Kültür - Sanat 'Ara Âlem'dekiler için yeniden doğuş zamanı...
Paylaş
'Ara Âlem'dekiler için yeniden doğuş zamanı...

Aradığın şeyi bulana kadar bütün odalar senindir.

Eski bir tabloya hapsedilen soylu bir kız, tamamlanamayan efsunlu bir nakış, yaptıkları pahasına yok edilmeyi göze alan bir erik ağacı, çizdiği resim beğenilmediği için beş yüz yıl önce katledilen on altı yaşında bir ressam ve sabırsızlıkla gerçek bedenine kavuşacağı ânı bekleyen üç buçuk harfli Canan…

Ölüm âlemine gitmemek için uzun süredir direnen ve Ara Âlemde tutunmaya çalışan Canan yeniden dirilebilmek için her şeyi denemeye hazır.

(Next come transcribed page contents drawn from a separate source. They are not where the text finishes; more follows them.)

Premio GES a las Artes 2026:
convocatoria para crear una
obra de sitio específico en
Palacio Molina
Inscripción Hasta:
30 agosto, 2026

Tarlakoz’un tuzağına düşmeden bedenini bulmanın yollarını arayan bu çaresiz ruh artık titreşimlerden oluşan bir bulut olmak istemiyor. Bedensiz bir ruh neye yarar? Beden varsa hayat vardır.

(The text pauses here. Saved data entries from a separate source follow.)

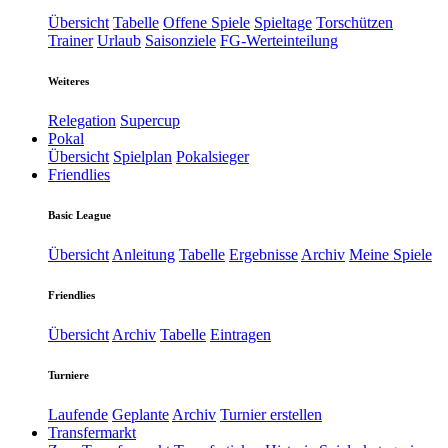
Übersicht
Tabelle
Offene Spiele
Spieltage
Torschützen
Trainer
Urlaub
Saisonziele
FG-Werteinteilung
Weiteres
Relegation
Supercup
Pokal
Übersicht
Spielplan
Pokalsieger
Friendlies
Basic League
Übersicht
Anleitung
Tabelle
Ergebnisse
Archiv
Meine Spiele
Friendlies
Übersicht
Archiv
Tabelle
Eintragen
Turniere
Laufende
Geplante
Archiv
Turnier erstellen
Transfermarkt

Aradığı şey mi Canan’ı çağırıyor, yoksa o mu aradığını çağırıyor? Ayrı düşen ruh ve beden birbirine böyle mi kavuşur? Ölüme teslim olmamaya karalı görünen Canan umudu bazen mezarlıktaki bir ağaçta, bazen toprağı eşeleyip duran bir tırtılda, bazen anlamlandırılamayan harflerde, bazense eksik kalan bir nakışta arıyor. Yarı buçuk hayatıyla ölüme kafa tutarken kaderi Marlon adında genç yaşta ölen bir ressamınki ile kesişiyor. Peki, Ara Âlemdeki başka bir ruh ötekine nasıl yardım eli uzatabilir?..

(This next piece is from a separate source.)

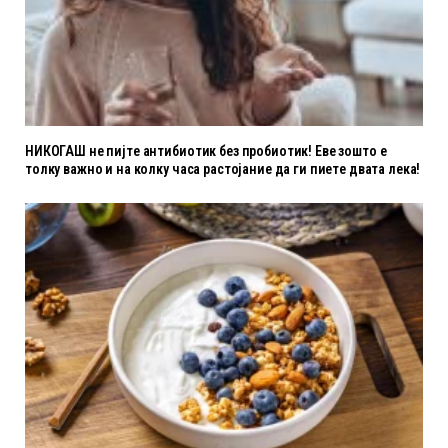
НИКОГАШ не пијте антибиотик без пробиотик! Еве зошто е
толку важно и на колку часа растојание да ги пиете двата лека!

Miyase Sertbarut’un, geceleri saat üç buçukta uyanıp yazdığı "Ara Âlem" dizisinin üçüncü ve son halkası, okurlarını, farklı yüzyıllara ait iki gizemli ruhun varoluş mücadelesine ortak ederek, efsanevi bir yeniden doğuş hikâyesi anlatıyor.

Kaan Demirçelik'in karakteristik çizimleriyle öykü ile son derece bütünleşik bir fantastik dünya yarattığı Ara Âlem 3 - Yeniden Doğuş, “İnsan yalnızca kendi hayatı için mi var?”,“Hayat dediğimiz şey ortaklaşa bir üretim değil midir?” gibi can alıcı sorular ekseninde, bilinmezliklerle dolu bir maceranın sırlarını açığa çıkarıyor.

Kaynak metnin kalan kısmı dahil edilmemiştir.